Around 22% or 3.4 million abortions were done in public health facilities. But 11.5 million or 73% were medication abortions done outside health facilities and 0.8 million were conducted by informal providers.

“Our estimate of 3.4 million public facility-based abortions in 2015 is nearly five times the number reported to the government in 2014-15 (701,415 abortions) because we included data from public, private and nongovernment organisations,” said Chander Shekhar, co-author of the study and professor at the department of fertility studies, International Institute of Population Studies, Mumbai.
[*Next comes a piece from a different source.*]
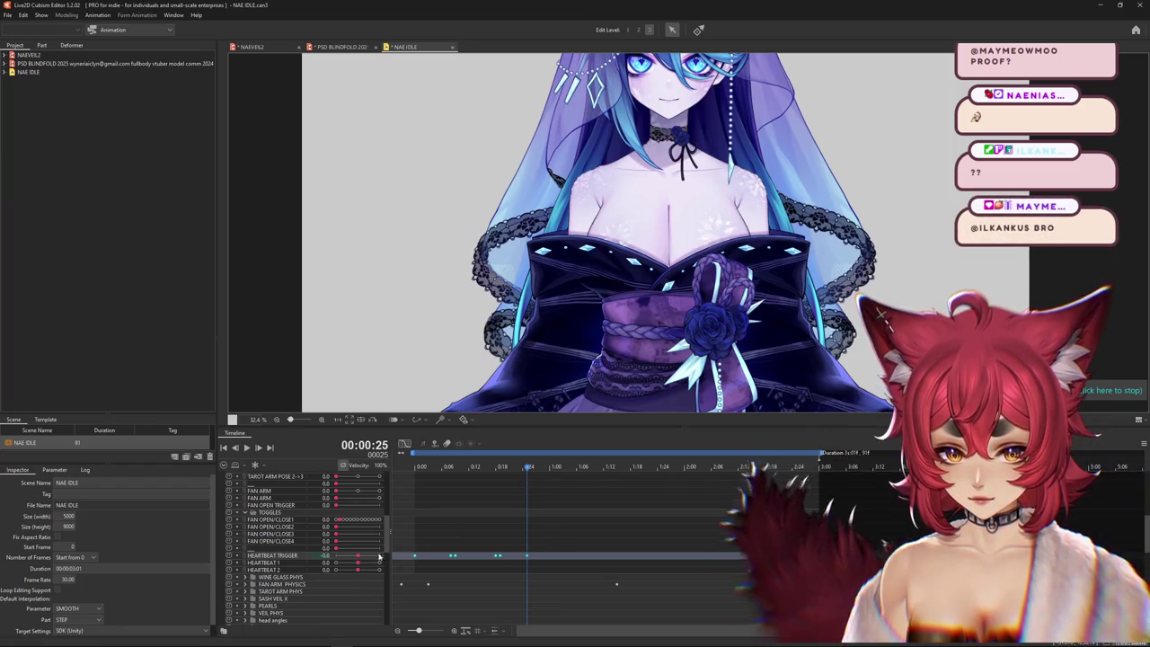
# - Box-select the heartbeat keyframes and repeat them further along the timeline
pyautogui.moveTo(549, 475); pyautogui.dragTo(566, 478)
Shekhar held out hope over the fact that one in four women in India chooses public facilities for safe abortions.

This “will make it possible to expand services at little added cost by training nurses and other healthcare providers and equipping public facilities with necessary equipment and supplies for surgical and medical methods of abortion”, Shekhar said.

The country’s abortion rate of 47 per 1,000 women aged between 15 and 49 years is lower than Pakistan’s 50 and higher than Nepal and Bangladesh, whose figures are 42 and 39 respectively.

India has a strict anti-abortion law that prohibits termination of foetuses above 20 weeks, except when the mother’s life is at risk.

Surgical abortion can be done only by trained, certified doctors in registered facilities, while pills to abort foetuses up to seven weeks old can be prescribed outside registered hospitals.

Medical methods using WHO recommended combinations of mifepristone and misoprostol account for four in five abortions in India.

“These methods are safe and effective when used in accord- ance with WHO guidelines, which make a strong case for expanding the medical provider base for prescribing abortion within a certain number of weeks and ensuring there is referral, if needed,” said Anjali Nayyar, executive vice president with Global Health Strategies.

The draft bill for the Medical Termination of Pregnancy Act, 2014, proposes relaxing the upper limit of legal abortion from 20 to 24 weeks for “vulnerable” groups and permitting trained healthcare personnel, including midwives and Ayush doctors, to offer medical methods of abortion for pregnancies up to seven weeks.

Absence of safe, legal abortion services force women to seek help from untrained pharmacists, chemists and informal vendors.

“The study indicates there is need for improved contraception services to help couples prevent unplanned pregnancies,” Nayyar said.